Pihak kepolisian datang sepuluh menit sesudahnya setelah menerima laporan dari masyarakat setempat tentang kabar kematian seorang gadis yang penyebabnya masih dilingkupi tanda tanya. Tim forensik, pasukan polisi dan tim penyidik berkumpul di TKP dengan memberikan batas garis polisi. Di sana, Mahendra bersama kedua rekannya tampak terdiam membisu melihat seorang gadis yang telah meninggal dunia.
Sementara itu di dunia sosial media tanpa batasan dapat melihat apa saja berita-berita yang sedang hangat terjadi. Kabar kematian seorang gadis di area depan SCBD sontak saja jadi topik utama yang kerap diperbincangkan dan menarik perhatian netizen Indonesia, terkenal dengan jari-jari tangannya setajam silet.
@tralalalililili: Kenapa dia bisa mati? Bunuh diri ya?
@bitieskoreya234: Ah, bunuh diri apanya? Biasanya bunuh diri itu ditempat sepi bukan ditempat ramai kayak begini!
@blackpinksasaeng: Jelas-jelas kalau dia itu terbunuh!
@ditakarang10: Cih, terbunuh karena apa? Jangan sok tahu ya elu!
@heytayooo: Heh, dibilangin malah ngelunjak!
Tim forensik dengan peralatan lengkap sibuk mengidentifikasi korban dan mengamankan TKP. Mahendra menatap sekeliling area SCBD yang terkesan sedikit janggal.

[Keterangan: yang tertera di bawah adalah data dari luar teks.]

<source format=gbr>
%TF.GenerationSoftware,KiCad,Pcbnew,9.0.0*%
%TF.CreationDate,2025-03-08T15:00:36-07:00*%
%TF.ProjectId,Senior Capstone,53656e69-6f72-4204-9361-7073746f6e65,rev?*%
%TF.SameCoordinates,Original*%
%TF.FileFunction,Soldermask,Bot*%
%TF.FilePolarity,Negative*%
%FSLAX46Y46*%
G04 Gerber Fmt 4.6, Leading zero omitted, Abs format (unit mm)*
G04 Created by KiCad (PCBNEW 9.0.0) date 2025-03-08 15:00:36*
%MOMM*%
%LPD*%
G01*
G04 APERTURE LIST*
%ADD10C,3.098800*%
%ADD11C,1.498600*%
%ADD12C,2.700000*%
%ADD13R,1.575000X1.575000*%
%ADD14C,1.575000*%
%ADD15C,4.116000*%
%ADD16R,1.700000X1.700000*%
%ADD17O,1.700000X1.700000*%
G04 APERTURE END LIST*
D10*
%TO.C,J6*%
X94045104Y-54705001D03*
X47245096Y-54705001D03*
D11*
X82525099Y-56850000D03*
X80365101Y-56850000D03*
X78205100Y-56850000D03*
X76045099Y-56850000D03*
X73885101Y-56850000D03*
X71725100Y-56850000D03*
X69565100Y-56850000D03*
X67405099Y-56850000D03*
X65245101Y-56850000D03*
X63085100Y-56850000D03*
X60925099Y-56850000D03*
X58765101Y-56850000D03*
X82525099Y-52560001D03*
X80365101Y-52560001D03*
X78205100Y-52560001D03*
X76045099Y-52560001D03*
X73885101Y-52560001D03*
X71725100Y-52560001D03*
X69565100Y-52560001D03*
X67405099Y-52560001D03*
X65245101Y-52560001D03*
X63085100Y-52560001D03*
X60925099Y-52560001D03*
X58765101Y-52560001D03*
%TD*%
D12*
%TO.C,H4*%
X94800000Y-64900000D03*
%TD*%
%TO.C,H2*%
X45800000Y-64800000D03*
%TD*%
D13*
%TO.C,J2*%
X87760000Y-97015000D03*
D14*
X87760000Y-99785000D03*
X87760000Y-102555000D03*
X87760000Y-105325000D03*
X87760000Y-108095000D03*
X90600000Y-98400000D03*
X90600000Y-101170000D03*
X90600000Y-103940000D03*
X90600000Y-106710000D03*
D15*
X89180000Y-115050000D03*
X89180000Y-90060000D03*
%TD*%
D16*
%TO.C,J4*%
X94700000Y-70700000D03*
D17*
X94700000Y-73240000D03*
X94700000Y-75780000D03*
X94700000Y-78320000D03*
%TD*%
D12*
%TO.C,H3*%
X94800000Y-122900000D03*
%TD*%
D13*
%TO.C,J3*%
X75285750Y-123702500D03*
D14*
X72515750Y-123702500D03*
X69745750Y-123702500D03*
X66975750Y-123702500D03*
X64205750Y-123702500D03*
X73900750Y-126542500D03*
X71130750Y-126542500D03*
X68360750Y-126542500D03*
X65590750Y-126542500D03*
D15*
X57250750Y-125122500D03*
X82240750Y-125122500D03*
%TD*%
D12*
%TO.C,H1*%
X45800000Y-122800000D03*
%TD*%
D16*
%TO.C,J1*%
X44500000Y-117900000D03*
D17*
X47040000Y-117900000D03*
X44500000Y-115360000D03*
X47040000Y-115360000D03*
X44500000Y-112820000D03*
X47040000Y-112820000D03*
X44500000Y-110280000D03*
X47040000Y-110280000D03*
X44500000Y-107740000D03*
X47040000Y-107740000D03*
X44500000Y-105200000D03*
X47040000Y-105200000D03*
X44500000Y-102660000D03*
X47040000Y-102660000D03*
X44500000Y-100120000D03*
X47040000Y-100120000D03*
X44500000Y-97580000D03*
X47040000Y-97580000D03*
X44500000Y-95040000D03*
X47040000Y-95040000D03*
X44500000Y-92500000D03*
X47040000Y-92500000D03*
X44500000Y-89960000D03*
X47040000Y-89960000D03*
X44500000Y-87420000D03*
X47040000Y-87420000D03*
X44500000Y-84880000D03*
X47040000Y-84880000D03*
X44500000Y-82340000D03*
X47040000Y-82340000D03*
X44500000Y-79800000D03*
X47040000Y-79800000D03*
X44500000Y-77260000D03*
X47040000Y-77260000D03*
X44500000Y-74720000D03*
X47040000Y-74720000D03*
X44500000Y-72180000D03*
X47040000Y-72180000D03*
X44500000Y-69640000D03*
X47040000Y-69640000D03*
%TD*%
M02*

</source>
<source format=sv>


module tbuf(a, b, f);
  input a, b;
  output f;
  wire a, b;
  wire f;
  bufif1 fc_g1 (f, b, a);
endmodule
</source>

Ketika orang-orang sibuk melihat apa yang sudah terjadi di depan mata, Mahendra mencoba untuk memprediksi bagaimana pembunuhan itu sebelum benar-benar terjadi.

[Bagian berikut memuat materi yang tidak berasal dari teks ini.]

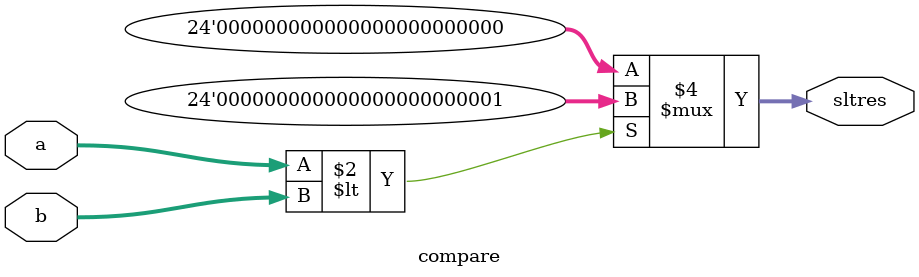
<source format=v>
`timescale 1ns / 1ps
module compare(input[23:0]a,b,output reg[23:0]sltres);
always@(*)
begin
if (a<b) sltres=24'b0 + 24'b1;
else sltres=24'b0;
end
endmodule

</source>
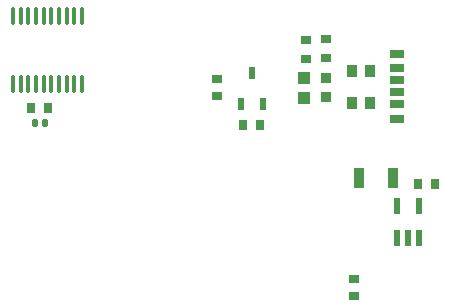
<source format=gbr>
%TF.GenerationSoftware,KiCad,Pcbnew,7.0.8*%
%TF.CreationDate,2024-01-19T17:30:03-07:00*%
%TF.ProjectId,Remote,52656d6f-7465-42e6-9b69-6361645f7063,rev?*%
%TF.SameCoordinates,Original*%
%TF.FileFunction,Paste,Top*%
%TF.FilePolarity,Positive*%
%FSLAX46Y46*%
G04 Gerber Fmt 4.6, Leading zero omitted, Abs format (unit mm)*
G04 Created by KiCad (PCBNEW 7.0.8) date 2024-01-19 17:30:03*
%MOMM*%
%LPD*%
G01*
G04 APERTURE LIST*
G04 Aperture macros list*
%AMRoundRect*
0 Rectangle with rounded corners*
0 $1 Rounding radius*
0 $2 $3 $4 $5 $6 $7 $8 $9 X,Y pos of 4 corners*
0 Add a 4 corners polygon primitive as box body*
4,1,4,$2,$3,$4,$5,$6,$7,$8,$9,$2,$3,0*
0 Add four circle primitives for the rounded corners*
1,1,$1+$1,$2,$3*
1,1,$1+$1,$4,$5*
1,1,$1+$1,$6,$7*
1,1,$1+$1,$8,$9*
0 Add four rect primitives between the rounded corners*
20,1,$1+$1,$2,$3,$4,$5,0*
20,1,$1+$1,$4,$5,$6,$7,0*
20,1,$1+$1,$6,$7,$8,$9,0*
20,1,$1+$1,$8,$9,$2,$3,0*%
G04 Aperture macros list end*
%ADD10R,0.940000X1.020000*%
%ADD11R,0.558800X1.320800*%
%ADD12R,0.660400X0.939800*%
%ADD13R,0.600000X1.050000*%
%ADD14R,1.000000X1.100000*%
%ADD15R,1.200000X0.700000*%
%ADD16R,1.200000X0.760000*%
%ADD17R,1.200000X0.800000*%
%ADD18R,0.930000X0.810000*%
%ADD19R,0.930000X0.790000*%
%ADD20RoundRect,0.100000X0.100000X-0.637500X0.100000X0.637500X-0.100000X0.637500X-0.100000X-0.637500X0*%
%ADD21R,0.939800X0.660400*%
%ADD22R,0.970000X1.730000*%
%ADD23RoundRect,0.075600X0.194400X-0.224400X0.194400X0.224400X-0.194400X0.224400X-0.194400X-0.224400X0*%
G04 APERTURE END LIST*
D10*
%TO.C,R7*%
X168253000Y-76599000D03*
X169833000Y-76599000D03*
%TD*%
D11*
%TO.C,U1*%
X172099800Y-90749400D03*
X173039600Y-90749400D03*
X173979400Y-90749400D03*
X173979400Y-88006200D03*
X172099800Y-88006200D03*
%TD*%
D12*
%TO.C,C5*%
X141120200Y-79702600D03*
X142542600Y-79702600D03*
%TD*%
D13*
%TO.C,U2*%
X158865000Y-79342894D03*
X160765000Y-79342894D03*
X159815000Y-76742894D03*
%TD*%
D14*
%TO.C,D4*%
X164240000Y-78840000D03*
X164240000Y-77140000D03*
%TD*%
D12*
%TO.C,C1*%
X175283800Y-86188600D03*
X173861400Y-86188600D03*
%TD*%
D15*
%TO.C,J1*%
X172055000Y-78383500D03*
D16*
X172055000Y-76363500D03*
D17*
X172055000Y-75133500D03*
D15*
X172055000Y-77383500D03*
D16*
X172055000Y-79403500D03*
D17*
X172055000Y-80633500D03*
%TD*%
D18*
%TO.C,D1*%
X166090000Y-77150000D03*
X166090000Y-78770000D03*
%TD*%
D19*
%TO.C,R2*%
X164360000Y-75570000D03*
X164360000Y-73930000D03*
%TD*%
%TO.C,R3*%
X166100000Y-75470000D03*
X166100000Y-73830000D03*
%TD*%
D20*
%TO.C,U3*%
X139590000Y-77657500D03*
X140240000Y-77657500D03*
X140890000Y-77657500D03*
X141540000Y-77657500D03*
X142190000Y-77657500D03*
X142840000Y-77657500D03*
X143490000Y-77657500D03*
X144140000Y-77657500D03*
X144790000Y-77657500D03*
X145440000Y-77657500D03*
X145440000Y-71932500D03*
X144790000Y-71932500D03*
X144140000Y-71932500D03*
X143490000Y-71932500D03*
X142840000Y-71932500D03*
X142190000Y-71932500D03*
X141540000Y-71932500D03*
X140890000Y-71932500D03*
X140240000Y-71932500D03*
X139590000Y-71932500D03*
%TD*%
D21*
%TO.C,C3*%
X156827000Y-77260200D03*
X156827000Y-78682600D03*
%TD*%
%TO.C,C2*%
X168462200Y-94190200D03*
X168462200Y-95612600D03*
%TD*%
D10*
%TO.C,R6*%
X168253000Y-79263000D03*
X169833000Y-79263000D03*
%TD*%
D22*
%TO.C,R1*%
X168840000Y-85600000D03*
X171800000Y-85600000D03*
%TD*%
D23*
%TO.C,C6*%
X141415000Y-81005000D03*
X142275000Y-81005000D03*
%TD*%
D12*
%TO.C,C4*%
X159050200Y-81128200D03*
X160472600Y-81128200D03*
%TD*%
M02*

</source>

"Gadis itu meninggal pasti karena dibunuh tetapi bukan dari dekat tetapi dari jauh."
Rayna melirik Mahendra yang tampak percaya diri. "Bagaimana kau bisa yakin seratus persen?"
"Lihat. Saksi-saksi di sini ada berapa orang? Sepuluh orang kan? Mereka semua itu pejalan kaki dan sama-sama mengaku tidak melihat pelakunya rena gadis itu terbunuh ecara tiba-tiba. Dari sini muncul spekulasi kalau gadis itu bunuh diri. Ah, terlalu cepat. Kalau memang bunuh diri tetapi pakai senjata apa? Di tas korban sudah dilakukan pemeriksaan dan kita bisa melihat tidak ditemukannya senjata tajam. Kalau sudah begini pasti pelakunya tidak membunuh lewat jarak dekat. Nah menurut kalian, kira-kira gadis itu meninggal karena apa?"
Rayna berbisik-bisik bersama Reyhan untuk berdiskusi segala kemungkinan bagaimana gadis itu meninggal. Reyhan menyeletuk. "Di tembak?"